Beberapa kementerian yang terlibat antara lain:
- Kementerian Koordinator Bidang Pembangunan Manusia dan Kebudayaan
- Kementerian Dalam Negeri
- Kementerian Agama Republik Indonesia
- Kementerian Pendidikan Dasar dan Menengah Republik Indonesia
- Kementerian Pendidikan Tinggi, Sains, dan Teknologi Republik Indonesia
- Kementerian Komunikasi dan Digital Republik Indonesia
- Kementerian Kependudukan dan Pembangunan Keluarga/BKKBN
- Kementerian Pemberdayaan Perempuan dan Perlindungan Anak Republik Indonesia
Kolaborasi lintas kementerian ini menunjukkan bahwa kebijakan pemanfaatan teknologi pendidikan memerlukan pendekatan yang komprehensif dan melibatkan berbagai sektor pemerintahan.

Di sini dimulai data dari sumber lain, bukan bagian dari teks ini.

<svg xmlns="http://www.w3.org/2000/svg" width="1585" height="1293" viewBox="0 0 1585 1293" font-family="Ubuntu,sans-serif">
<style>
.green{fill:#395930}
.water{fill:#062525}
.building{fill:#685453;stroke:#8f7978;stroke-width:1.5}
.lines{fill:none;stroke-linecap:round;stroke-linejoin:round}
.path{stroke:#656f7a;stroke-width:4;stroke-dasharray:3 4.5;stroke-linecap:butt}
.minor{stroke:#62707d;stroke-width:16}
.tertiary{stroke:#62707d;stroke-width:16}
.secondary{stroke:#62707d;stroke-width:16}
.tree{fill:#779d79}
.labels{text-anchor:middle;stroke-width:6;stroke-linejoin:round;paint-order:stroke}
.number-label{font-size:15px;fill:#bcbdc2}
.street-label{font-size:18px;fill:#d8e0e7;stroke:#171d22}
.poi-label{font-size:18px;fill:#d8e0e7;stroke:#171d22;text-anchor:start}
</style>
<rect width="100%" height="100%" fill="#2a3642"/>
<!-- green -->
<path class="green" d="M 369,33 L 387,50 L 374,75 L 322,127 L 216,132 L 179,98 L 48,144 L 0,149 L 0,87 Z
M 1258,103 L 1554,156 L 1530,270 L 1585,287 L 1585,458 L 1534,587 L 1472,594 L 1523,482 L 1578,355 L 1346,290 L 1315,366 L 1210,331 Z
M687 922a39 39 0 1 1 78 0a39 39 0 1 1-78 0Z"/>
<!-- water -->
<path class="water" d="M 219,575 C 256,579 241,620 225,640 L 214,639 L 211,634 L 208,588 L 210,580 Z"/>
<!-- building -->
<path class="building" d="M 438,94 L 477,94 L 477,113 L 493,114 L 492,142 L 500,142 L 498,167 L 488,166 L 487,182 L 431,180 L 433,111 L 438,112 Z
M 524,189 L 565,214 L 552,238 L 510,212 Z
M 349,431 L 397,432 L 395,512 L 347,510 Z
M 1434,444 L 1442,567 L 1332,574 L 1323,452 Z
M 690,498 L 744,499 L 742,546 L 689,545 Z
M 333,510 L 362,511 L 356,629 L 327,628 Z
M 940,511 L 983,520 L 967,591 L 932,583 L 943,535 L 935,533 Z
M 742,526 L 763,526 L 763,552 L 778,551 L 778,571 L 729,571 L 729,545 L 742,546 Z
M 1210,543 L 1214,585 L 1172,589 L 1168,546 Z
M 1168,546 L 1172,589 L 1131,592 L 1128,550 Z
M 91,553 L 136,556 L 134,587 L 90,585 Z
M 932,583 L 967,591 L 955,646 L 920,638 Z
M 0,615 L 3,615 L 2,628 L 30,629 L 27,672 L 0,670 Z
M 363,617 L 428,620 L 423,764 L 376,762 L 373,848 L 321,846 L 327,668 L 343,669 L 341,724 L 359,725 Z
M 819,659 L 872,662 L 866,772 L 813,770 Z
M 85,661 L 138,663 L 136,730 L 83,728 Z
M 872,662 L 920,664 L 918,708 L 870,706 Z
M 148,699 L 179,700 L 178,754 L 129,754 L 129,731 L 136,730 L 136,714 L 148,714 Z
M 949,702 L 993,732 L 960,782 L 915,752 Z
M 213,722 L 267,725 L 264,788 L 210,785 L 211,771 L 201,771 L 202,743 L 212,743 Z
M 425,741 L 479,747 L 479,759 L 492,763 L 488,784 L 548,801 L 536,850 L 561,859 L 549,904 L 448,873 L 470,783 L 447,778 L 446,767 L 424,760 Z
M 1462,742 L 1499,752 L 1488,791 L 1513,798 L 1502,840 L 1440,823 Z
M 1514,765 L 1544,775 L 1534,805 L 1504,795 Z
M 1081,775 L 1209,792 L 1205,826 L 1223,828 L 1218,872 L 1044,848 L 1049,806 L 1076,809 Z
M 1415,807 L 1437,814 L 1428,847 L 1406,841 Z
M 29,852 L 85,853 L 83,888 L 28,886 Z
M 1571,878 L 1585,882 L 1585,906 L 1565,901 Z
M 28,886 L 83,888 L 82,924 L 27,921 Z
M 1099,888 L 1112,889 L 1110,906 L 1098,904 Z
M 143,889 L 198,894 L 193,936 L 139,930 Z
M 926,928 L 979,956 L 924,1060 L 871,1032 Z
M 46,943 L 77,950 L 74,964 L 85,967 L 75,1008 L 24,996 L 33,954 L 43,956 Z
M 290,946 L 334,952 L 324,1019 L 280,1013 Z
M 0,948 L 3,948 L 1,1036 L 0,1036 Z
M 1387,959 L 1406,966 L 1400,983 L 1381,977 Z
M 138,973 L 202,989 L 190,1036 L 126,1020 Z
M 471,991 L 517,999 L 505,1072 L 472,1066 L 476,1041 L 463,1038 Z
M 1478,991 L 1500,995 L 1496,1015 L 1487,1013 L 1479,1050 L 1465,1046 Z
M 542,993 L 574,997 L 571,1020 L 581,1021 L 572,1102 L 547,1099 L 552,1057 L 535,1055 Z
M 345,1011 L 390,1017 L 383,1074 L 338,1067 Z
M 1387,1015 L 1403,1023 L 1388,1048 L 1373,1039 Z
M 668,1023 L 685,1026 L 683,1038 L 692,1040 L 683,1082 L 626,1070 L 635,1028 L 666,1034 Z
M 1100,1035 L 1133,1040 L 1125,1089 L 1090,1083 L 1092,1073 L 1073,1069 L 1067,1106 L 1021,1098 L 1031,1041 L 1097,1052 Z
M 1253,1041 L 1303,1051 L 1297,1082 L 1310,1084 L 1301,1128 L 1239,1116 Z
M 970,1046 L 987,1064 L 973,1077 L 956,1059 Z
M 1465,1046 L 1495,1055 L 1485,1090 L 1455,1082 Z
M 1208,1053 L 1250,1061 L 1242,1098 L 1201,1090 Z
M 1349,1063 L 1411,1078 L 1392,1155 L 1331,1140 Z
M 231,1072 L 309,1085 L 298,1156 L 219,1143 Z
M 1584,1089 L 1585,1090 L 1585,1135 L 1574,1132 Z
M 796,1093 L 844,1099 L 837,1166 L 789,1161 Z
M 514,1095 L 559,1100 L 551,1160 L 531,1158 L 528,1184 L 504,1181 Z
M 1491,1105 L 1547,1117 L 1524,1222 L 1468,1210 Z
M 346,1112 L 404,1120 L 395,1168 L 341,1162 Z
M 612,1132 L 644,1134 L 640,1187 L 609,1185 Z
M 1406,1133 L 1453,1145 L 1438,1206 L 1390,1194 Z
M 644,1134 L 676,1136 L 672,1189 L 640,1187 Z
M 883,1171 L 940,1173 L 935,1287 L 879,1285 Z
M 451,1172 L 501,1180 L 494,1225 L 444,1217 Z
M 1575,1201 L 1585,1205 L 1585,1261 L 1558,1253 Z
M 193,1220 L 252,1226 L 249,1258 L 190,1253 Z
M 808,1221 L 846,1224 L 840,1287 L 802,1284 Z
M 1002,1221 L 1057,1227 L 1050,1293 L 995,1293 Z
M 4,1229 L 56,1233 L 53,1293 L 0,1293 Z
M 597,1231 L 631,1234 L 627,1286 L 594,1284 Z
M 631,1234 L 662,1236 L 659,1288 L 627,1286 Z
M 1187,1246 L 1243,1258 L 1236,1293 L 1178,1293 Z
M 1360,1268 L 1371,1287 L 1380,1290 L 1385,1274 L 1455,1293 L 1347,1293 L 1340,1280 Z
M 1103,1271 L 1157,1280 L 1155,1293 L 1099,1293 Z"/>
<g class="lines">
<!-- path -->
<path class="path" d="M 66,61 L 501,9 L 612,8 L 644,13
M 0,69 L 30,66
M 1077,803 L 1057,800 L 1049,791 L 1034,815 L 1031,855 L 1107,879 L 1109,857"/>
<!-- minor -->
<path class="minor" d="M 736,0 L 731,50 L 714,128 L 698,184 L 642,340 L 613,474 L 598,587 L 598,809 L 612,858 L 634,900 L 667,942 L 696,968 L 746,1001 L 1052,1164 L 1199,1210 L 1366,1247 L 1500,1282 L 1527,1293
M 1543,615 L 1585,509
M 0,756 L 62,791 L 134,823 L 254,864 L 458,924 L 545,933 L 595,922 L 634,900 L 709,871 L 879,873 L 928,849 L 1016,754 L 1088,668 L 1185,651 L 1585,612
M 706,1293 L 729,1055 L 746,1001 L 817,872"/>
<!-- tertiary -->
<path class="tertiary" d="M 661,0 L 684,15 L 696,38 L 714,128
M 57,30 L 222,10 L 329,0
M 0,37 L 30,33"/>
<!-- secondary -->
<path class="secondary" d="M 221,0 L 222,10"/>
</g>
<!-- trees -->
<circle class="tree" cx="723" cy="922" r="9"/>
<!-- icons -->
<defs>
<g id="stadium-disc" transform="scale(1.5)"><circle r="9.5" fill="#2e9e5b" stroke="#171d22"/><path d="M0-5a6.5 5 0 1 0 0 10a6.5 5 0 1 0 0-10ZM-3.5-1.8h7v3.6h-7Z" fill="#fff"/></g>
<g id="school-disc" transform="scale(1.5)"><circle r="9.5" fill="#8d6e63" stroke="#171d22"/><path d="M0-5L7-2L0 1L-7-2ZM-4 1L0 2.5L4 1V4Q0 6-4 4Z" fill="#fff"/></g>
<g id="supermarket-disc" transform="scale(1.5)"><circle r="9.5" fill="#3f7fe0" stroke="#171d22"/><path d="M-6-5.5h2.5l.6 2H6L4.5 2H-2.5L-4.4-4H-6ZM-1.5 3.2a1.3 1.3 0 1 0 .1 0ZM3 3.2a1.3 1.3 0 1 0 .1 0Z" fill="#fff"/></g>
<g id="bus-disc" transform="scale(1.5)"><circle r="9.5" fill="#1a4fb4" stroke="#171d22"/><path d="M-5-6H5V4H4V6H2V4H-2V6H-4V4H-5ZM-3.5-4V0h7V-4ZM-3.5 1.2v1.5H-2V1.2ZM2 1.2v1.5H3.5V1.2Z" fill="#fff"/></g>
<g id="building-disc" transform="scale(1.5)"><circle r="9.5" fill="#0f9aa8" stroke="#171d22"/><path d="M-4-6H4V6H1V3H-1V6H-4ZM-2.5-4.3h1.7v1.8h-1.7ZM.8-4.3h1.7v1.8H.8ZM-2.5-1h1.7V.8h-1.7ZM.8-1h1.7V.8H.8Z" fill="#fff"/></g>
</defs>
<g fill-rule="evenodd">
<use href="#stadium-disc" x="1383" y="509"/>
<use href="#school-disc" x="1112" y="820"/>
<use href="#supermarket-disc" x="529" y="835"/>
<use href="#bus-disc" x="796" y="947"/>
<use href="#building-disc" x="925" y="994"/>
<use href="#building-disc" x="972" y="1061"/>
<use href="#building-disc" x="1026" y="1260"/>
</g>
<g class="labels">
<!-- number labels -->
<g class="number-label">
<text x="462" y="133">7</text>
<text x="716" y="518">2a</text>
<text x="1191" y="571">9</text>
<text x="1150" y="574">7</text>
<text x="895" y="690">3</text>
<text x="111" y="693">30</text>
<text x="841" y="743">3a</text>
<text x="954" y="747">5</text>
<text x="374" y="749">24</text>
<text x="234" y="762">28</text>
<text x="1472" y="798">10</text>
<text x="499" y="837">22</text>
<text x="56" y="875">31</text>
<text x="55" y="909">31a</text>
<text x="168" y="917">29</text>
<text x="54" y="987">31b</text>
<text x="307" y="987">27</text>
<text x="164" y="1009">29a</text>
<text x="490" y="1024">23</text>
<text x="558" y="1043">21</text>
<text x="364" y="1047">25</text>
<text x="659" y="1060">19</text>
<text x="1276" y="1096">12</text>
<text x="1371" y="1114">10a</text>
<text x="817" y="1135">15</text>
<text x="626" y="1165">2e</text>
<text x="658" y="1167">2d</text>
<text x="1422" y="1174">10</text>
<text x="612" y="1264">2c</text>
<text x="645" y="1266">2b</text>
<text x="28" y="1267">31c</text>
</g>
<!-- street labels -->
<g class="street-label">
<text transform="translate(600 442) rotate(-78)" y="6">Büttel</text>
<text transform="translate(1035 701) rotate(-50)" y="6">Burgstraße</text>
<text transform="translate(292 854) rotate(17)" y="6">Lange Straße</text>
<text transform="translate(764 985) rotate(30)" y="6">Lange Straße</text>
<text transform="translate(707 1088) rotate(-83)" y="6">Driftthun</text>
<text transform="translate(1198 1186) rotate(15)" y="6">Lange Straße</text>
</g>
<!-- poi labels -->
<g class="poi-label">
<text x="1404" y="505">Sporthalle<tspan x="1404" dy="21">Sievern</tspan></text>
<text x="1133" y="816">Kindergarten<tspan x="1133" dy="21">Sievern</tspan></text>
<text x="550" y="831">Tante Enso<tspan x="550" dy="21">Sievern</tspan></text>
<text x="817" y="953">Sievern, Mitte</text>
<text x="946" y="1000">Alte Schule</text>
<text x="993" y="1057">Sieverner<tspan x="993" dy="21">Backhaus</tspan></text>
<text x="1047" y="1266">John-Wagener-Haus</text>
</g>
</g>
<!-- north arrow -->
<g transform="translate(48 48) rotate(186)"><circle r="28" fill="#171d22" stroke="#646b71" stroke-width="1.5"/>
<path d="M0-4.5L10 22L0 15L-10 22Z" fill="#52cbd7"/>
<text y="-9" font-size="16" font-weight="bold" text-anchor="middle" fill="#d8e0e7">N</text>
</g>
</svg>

Sekolah Didorong Mengajarkan Coding dan AI secara Terstruktur
Meningkatkan Literasi Teknologi Siswa
Selain mengatur pembatasan penggunaan AI instan, SKB tersebut juga memberikan panduan bagi sekolah untuk mengembangkan literasi teknologi pada siswa.
Abdul Mu’ti selaku Menteri Pendidikan Dasar dan Menengah menyampaikan bahwa sekolah tetap didorong untuk mengajarkan kemampuan terkait teknologi digital, termasuk coding dan kecerdasan buatan.
Menurutnya, pengenalan teknologi kepada siswa memiliki dua tujuan utama.
Pertama, memberikan keterampilan dasar yang diperlukan untuk memahami dan menggunakan teknologi modern.
Kedua, memanfaatkan teknologi sebagai alat yang dapat mendukung kegiatan pembelajaran di kelas.
Dengan pendekatan ini, siswa tidak hanya menjadi pengguna teknologi, tetapi juga memahami bagaimana teknologi tersebut bekerja.
Pelatihan Guru untuk Mengajarkan Coding dan AI
Pemerintah Menyediakan Materi dan Program Pelatihan
Untuk memastikan implementasi kebijakan berjalan efektif, pemerintah juga menyiapkan berbagai program pendukung bagi tenaga pendidik.
Abdul Mu’ti menjelaskan bahwa kementerian telah menyelenggarakan pelatihan bagi para guru yang akan mengajar materi terkait coding dan kecerdasan buatan.